Uma festa de aniversário na noite de 13 de março, em Itapecerica da Serra, na Grande São Paulo, marcou para sempre uma família. Depois do evento, ao menos 14 convidados tiveram sintomas da covid-19, a doença causada pelo novo coronavírus. Entre os casos, três irmãos, com mais de 60 anos, tiveram complicações graves e morreram pouco mais de duas semanas depois.

Um dia antes da festa, a responsável pelo evento, a servidora pública Vera Lúcia Pereira, havia completado 59 anos. O avanço do novo coronavírus quase fez a família desistir da comemoração. “Ficamos em dúvida, mas decidimos fazer, porque não eram tantos casos no país”, conta a aniversariante à BBC News Brasil.

Na data da comemoração, havia 98 casos do novo coronavírus confirmados no Brasil, segundo o Ministério da Saúde. Destes, 56 eram em São Paulo. Não havia nenhum caso confirmado em Itapecerica da Serra — atualmente há ao menos 11 e uma morte. No último dia 13, o isolamento social ainda era incipiente e as orientações referentes ao vírus eram quase totalmente voltadas à higienização das mãos. Dias depois, os Estados passariam a adotar medidas mais rigorosas.

A festa de Vera, realizada no quintal de sua casa, teve 28 convidados. O prato principal era o churrasco. Entre as pessoas que foram ao evento estavam os irmãos do marido dela, o servidor público Paulo Vieira, de 61 anos. “Também convidamos minhas irmãs e nossos sobrinhos. Foram apenas os parentes mais próximos, para evitar que viessem muitas pessoas”, diz Vera.
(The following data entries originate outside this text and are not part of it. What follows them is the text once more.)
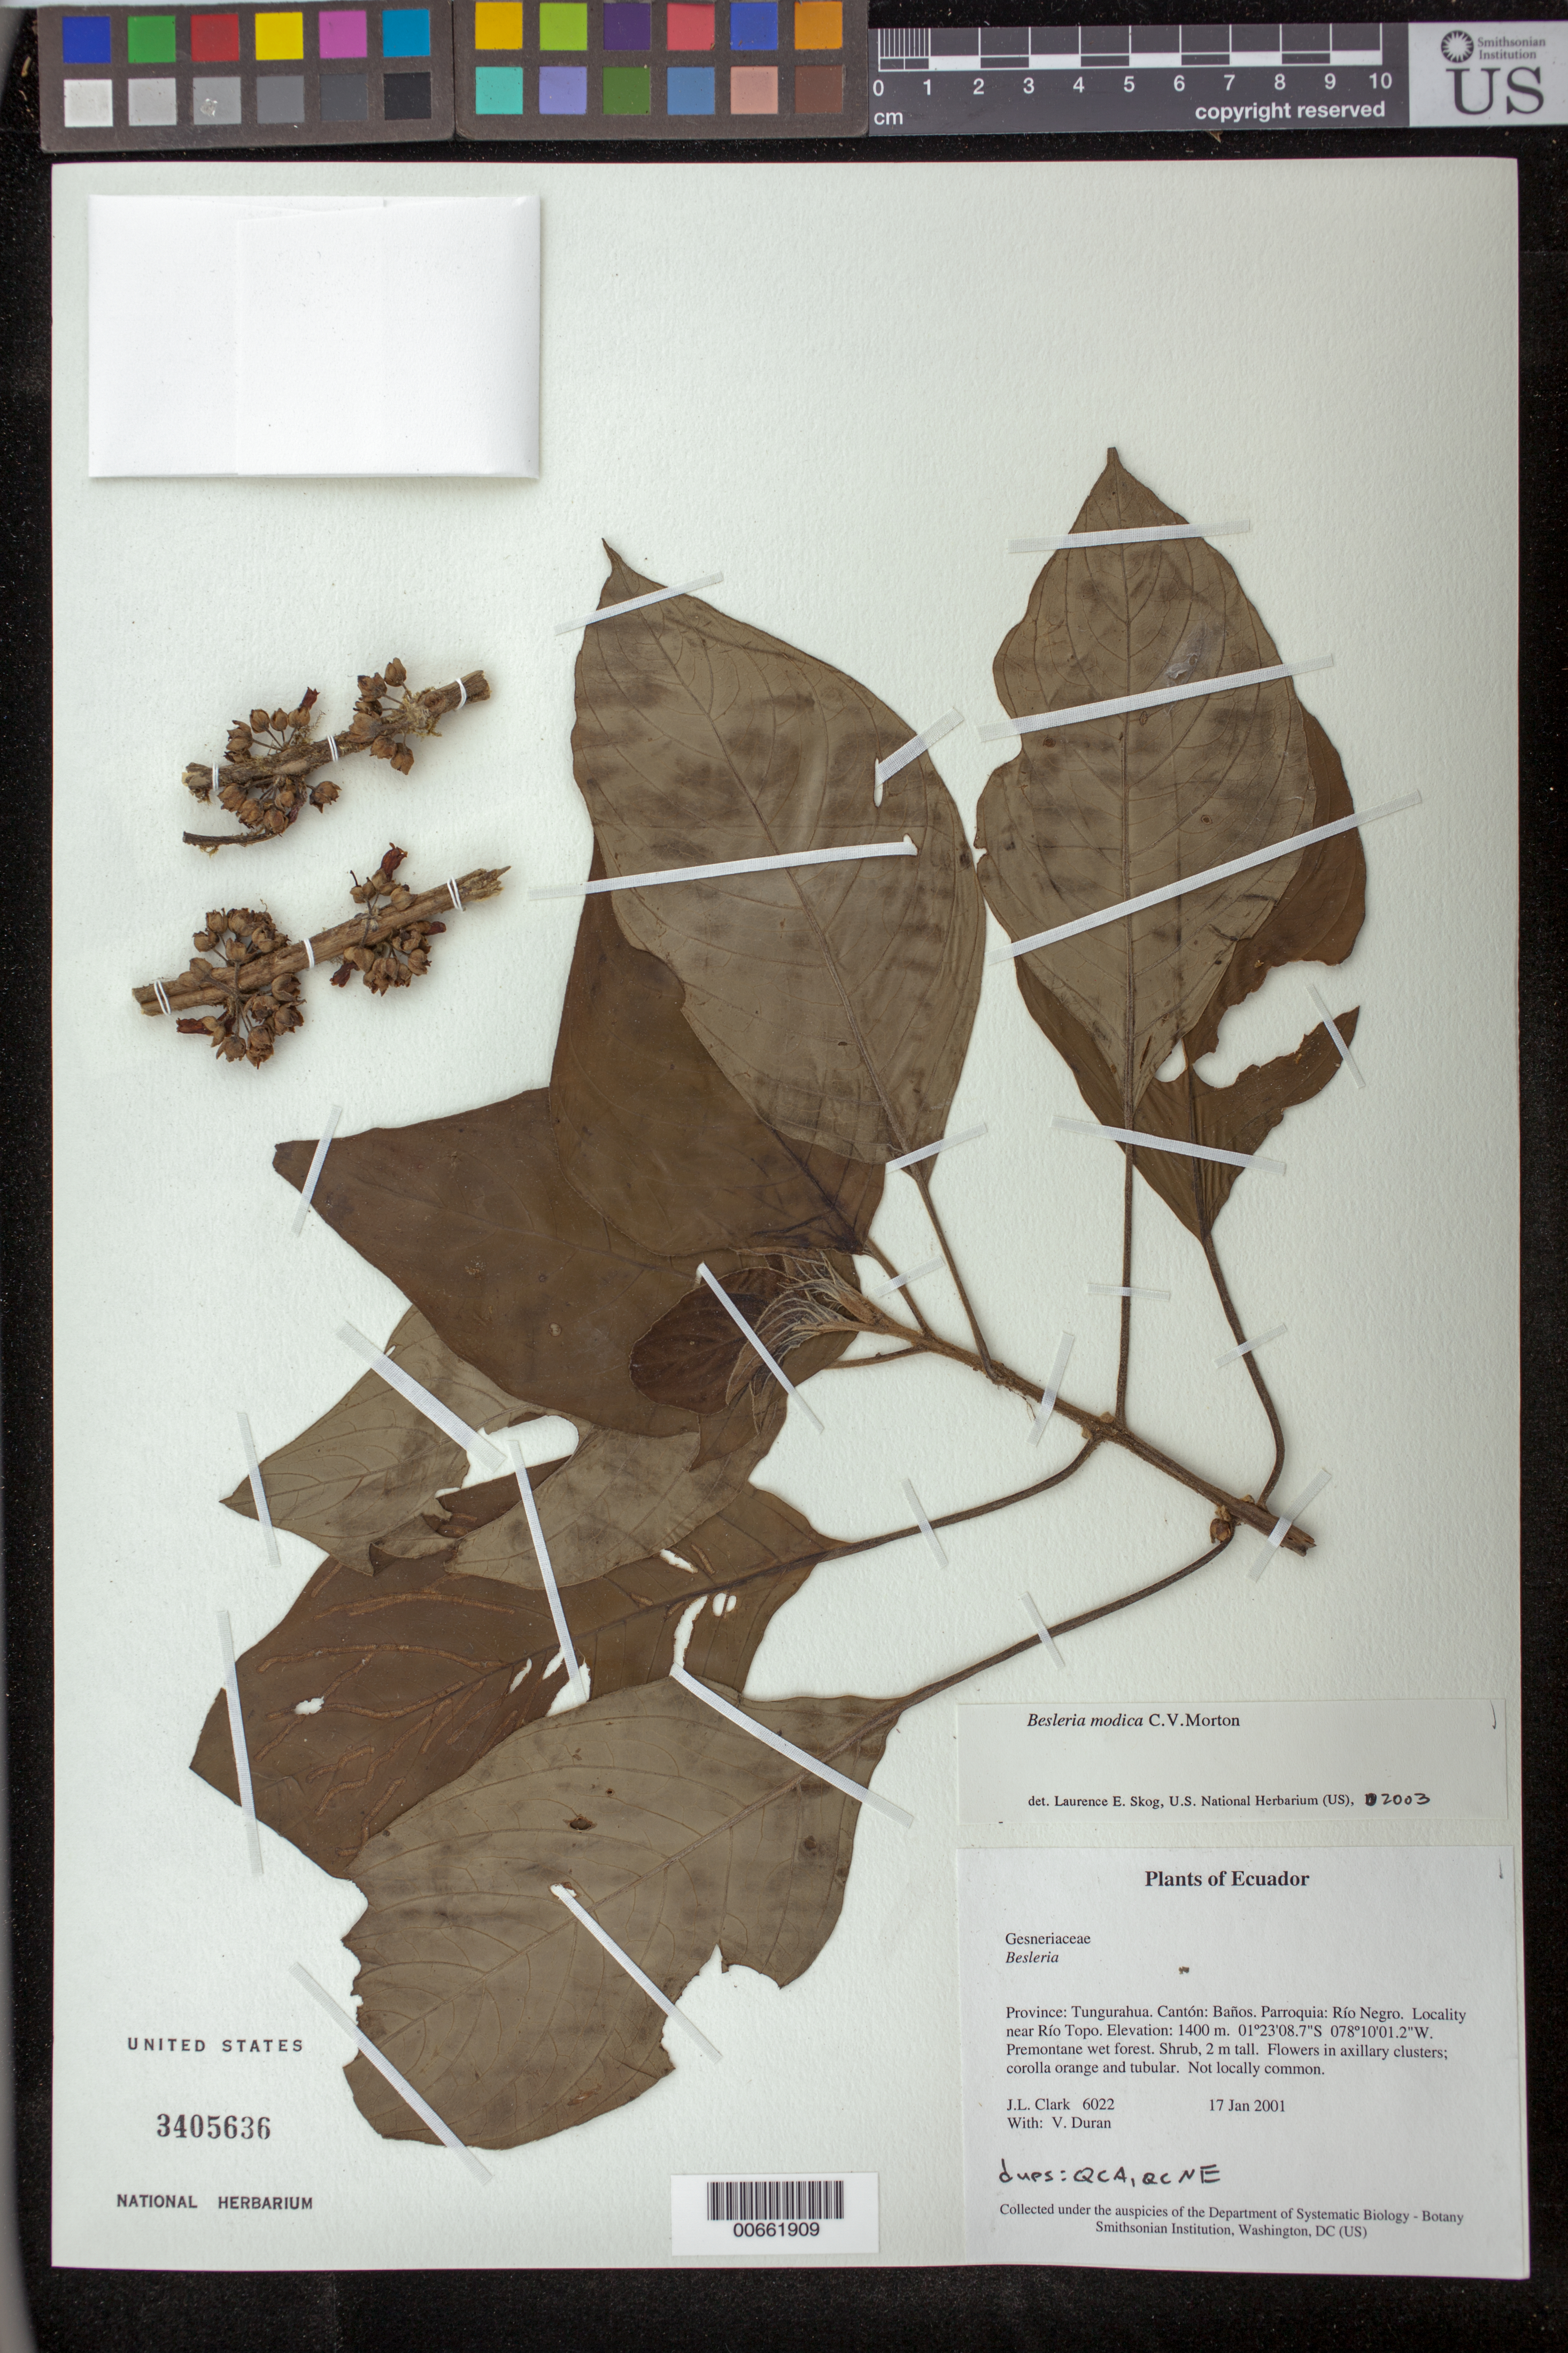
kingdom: Plantae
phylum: Tracheophyta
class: Magnoliopsida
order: Lamiales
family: Gesneriaceae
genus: Besleria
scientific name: Besleria modica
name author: C.V. Morton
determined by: Skog, Laurence E.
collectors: J. L. Clark & V. Duran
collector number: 6022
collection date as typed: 17 Jan 2001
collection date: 2001-01-17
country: Ecuador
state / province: Tungurahua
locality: Cantón: Baños. Parroquia: Río Negro. Locality near Río Topo.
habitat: Premontane wet forest.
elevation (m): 1400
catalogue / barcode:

Nos dias seguintes ao evento, os familiares começaram a apresentar sintomas como tosse, febre, dificuldades para respirar ou diarreia — características associadas à covid-19. No grupo da família no WhatsApp, compartilharam suas dificuldades. A estimativa da família é de que metade dos convidados teve algum problema de saúde dias após a comemoração.

Pouco mais de duas semanas após o aniversário, a alegria deu lugar ao luto. Na semana passada, três irmãos da mesma família morreram com suspeita do novo coronavírus. Os exames ainda não ficaram prontos e não têm previsão para que sejam concluídos, em razão da grande demanda em todo o país.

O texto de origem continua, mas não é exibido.